Please give, word for word, the line containing "Digitized haematoxylin and" and every line that comes after it in the data below.

*Data section:*
-*-

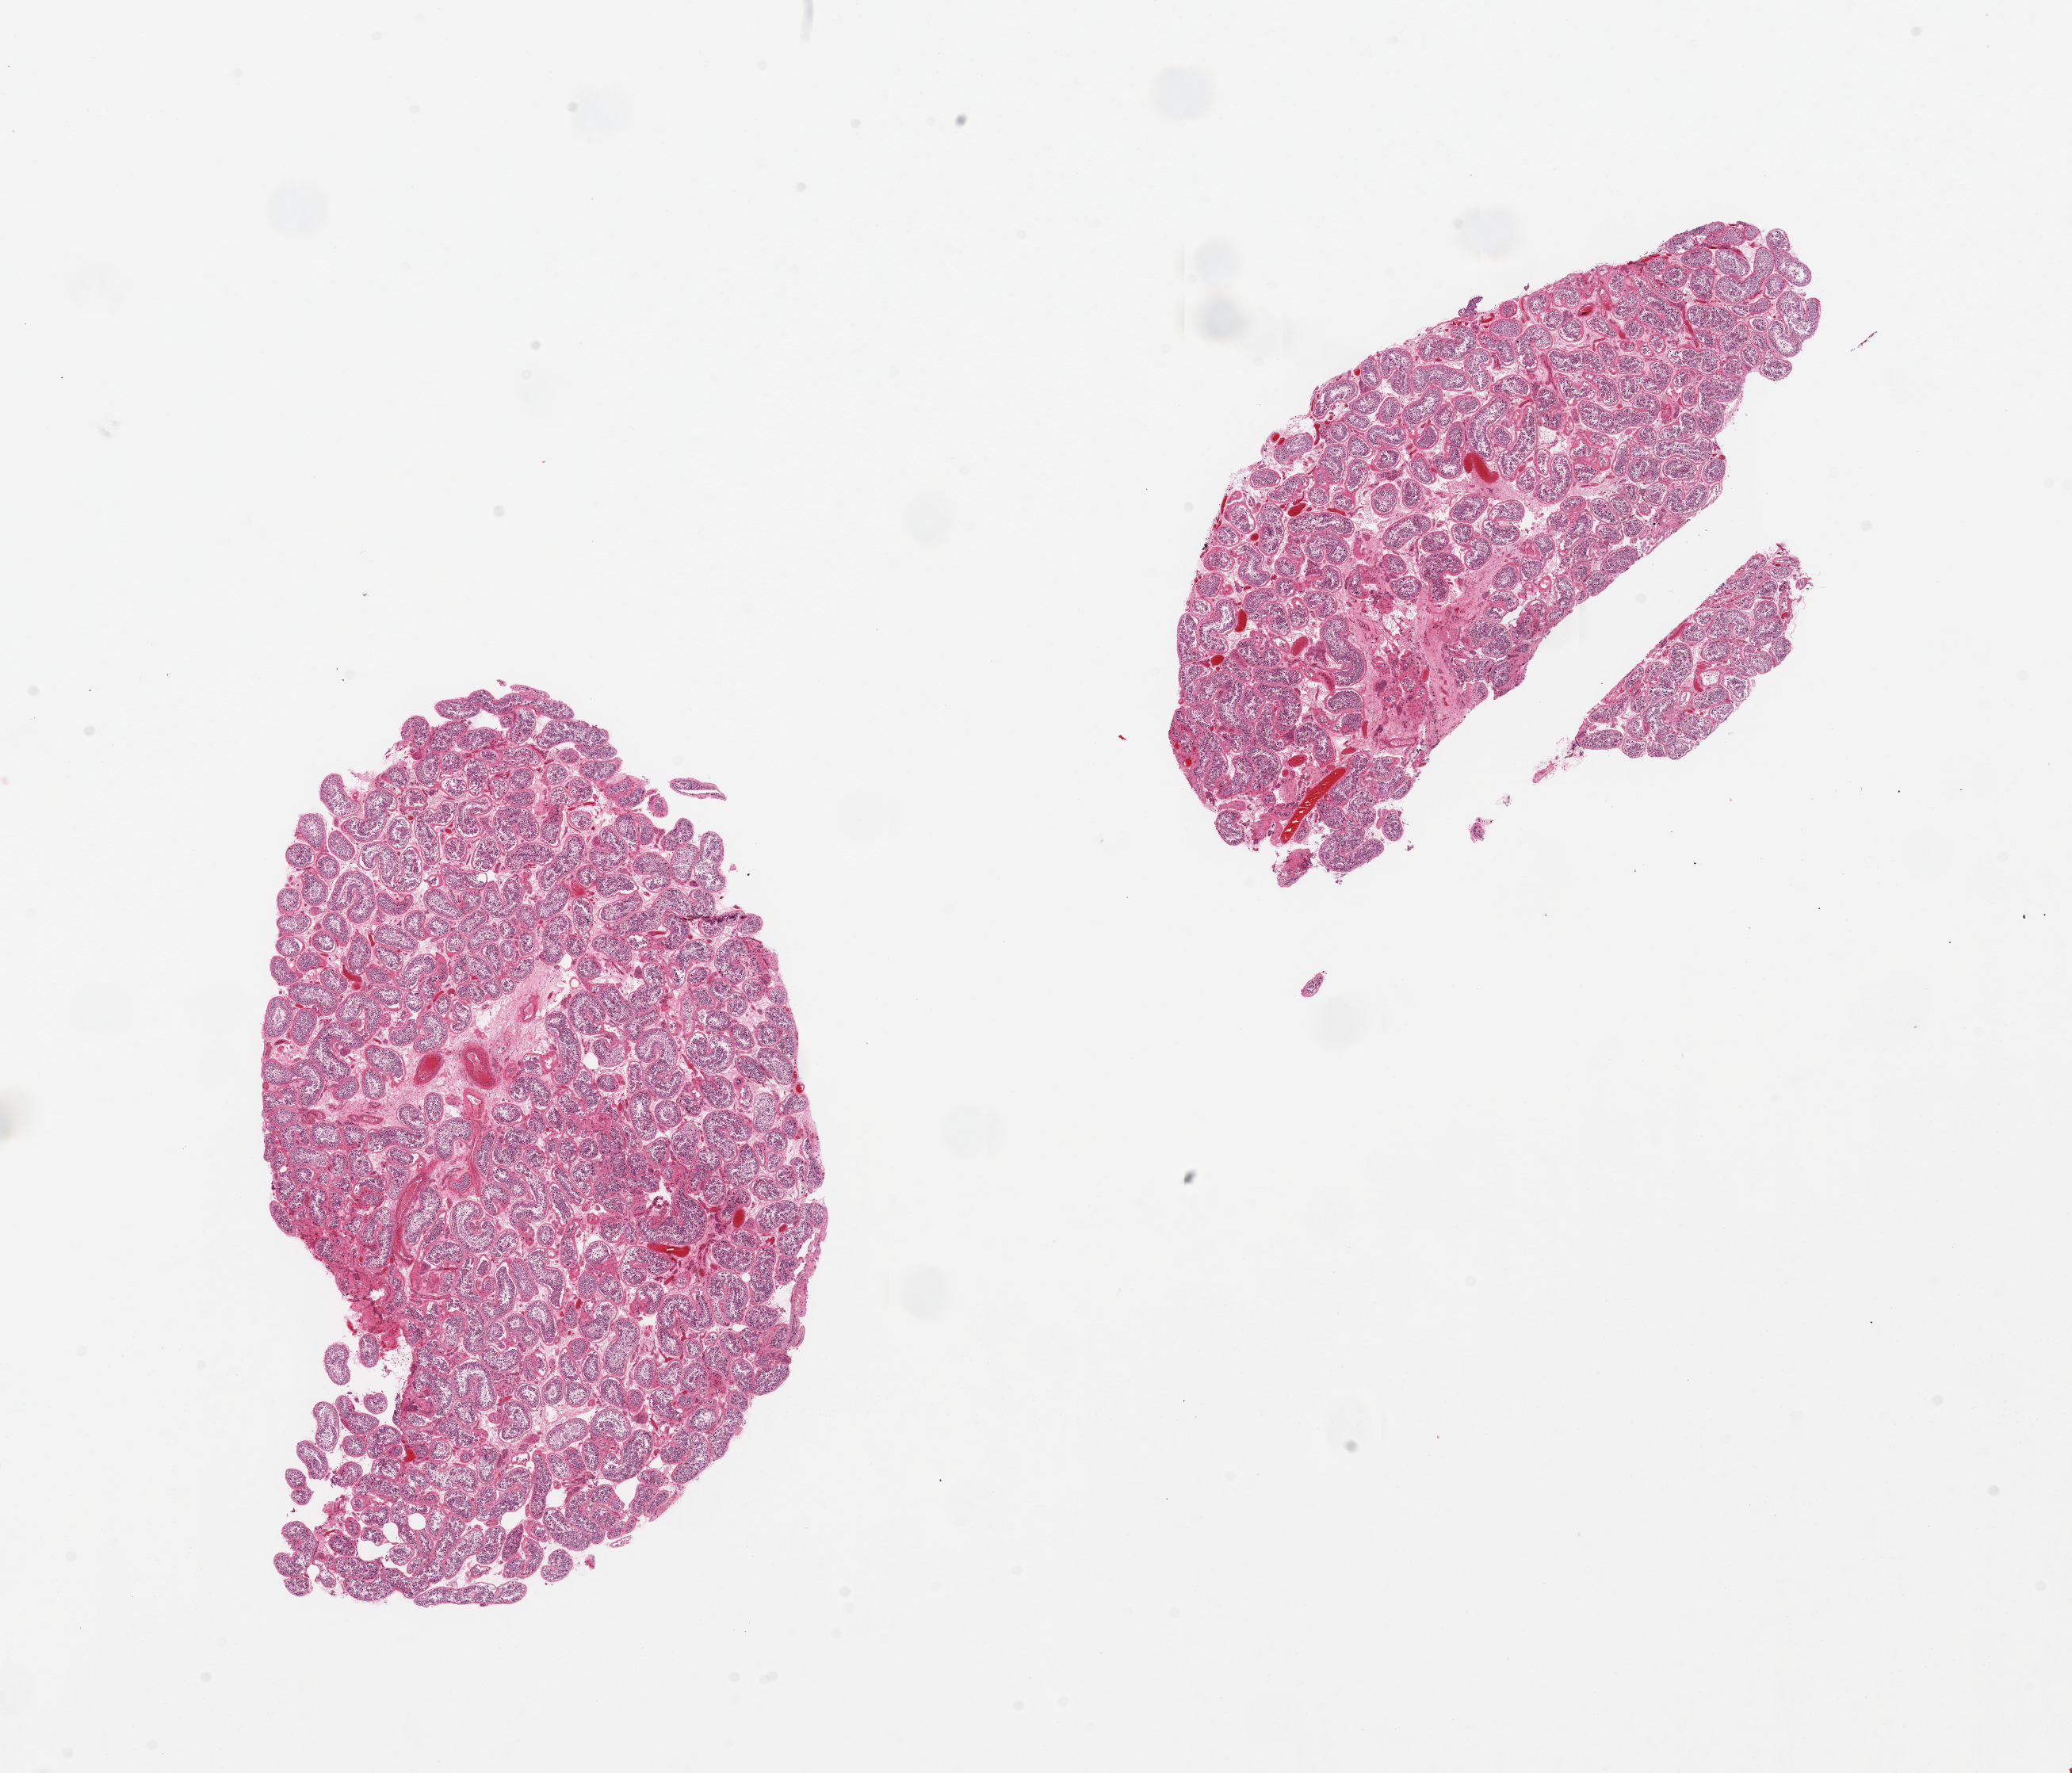
Hematoxylin and eosin (H&E) whole-slide image — low-resolution overview of the scanned area, about 20.7 x 17.7 mm (acquisition: 20x scan); PAXgene-fixed paraffin-embedded (PFPE) section; section of testis (target tissue); donor tissue sample.
Pathologist's review note for this sample: 2 pieces, increased peritubular fibrosis, spermatogenesis present.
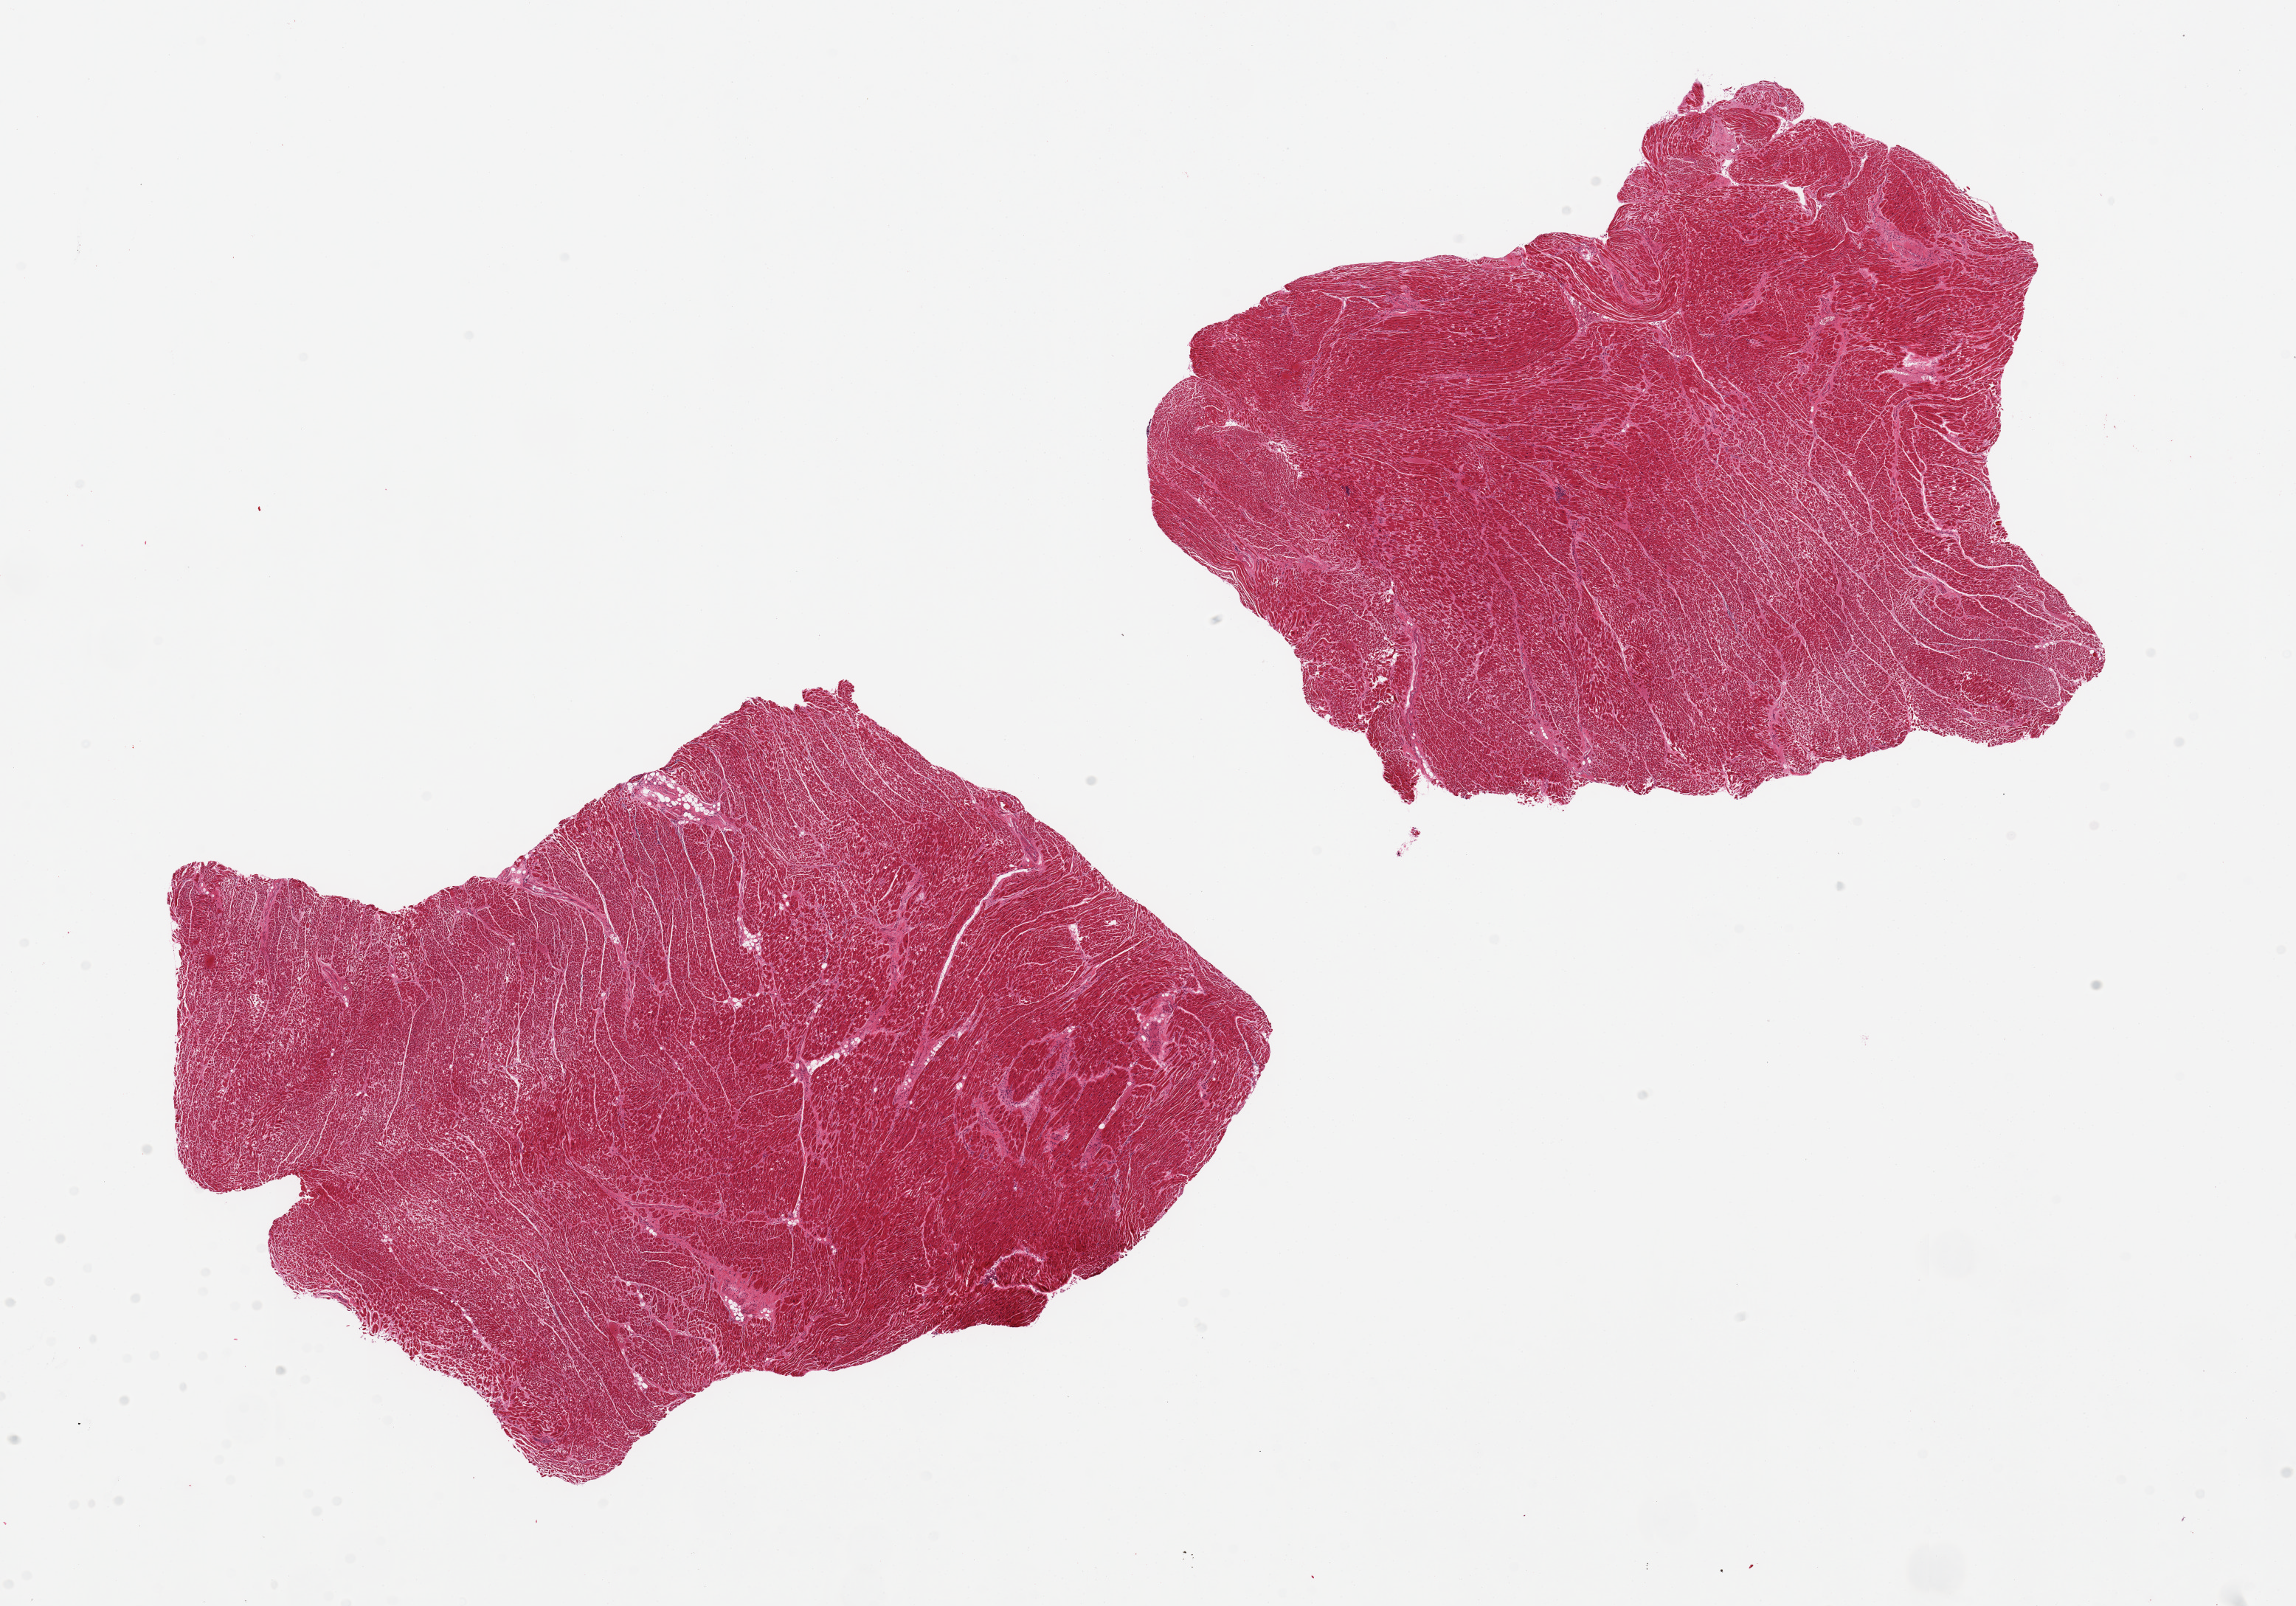
Digitized haematoxylin and eosin-stained section, a low-resolution overview of the entire scanned area, about 24.6 x 17.2 mm; PAXgene-fixed, paraffin-embedded tissue; sampled site (target tissue): heart; tissue donor sample.
Pathologist's review note for this sample: 2 pieces; hypertrophied fibers; hypereosinophilic areas suggest ischemia.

-*-

*Answer to the problem:*
Digitized haematoxylin and eosin-stained section, a low-resolution overview of the entire scanned area, about 24.6 x 17.2 mm; PAXgene-fixed, paraffin-embedded tissue; sampled site (target tissue): heart; tissue donor sample.
Pathologist's review note for this sample: 2 pieces; hypertrophied fibers; hypereosinophilic areas suggest ischemia.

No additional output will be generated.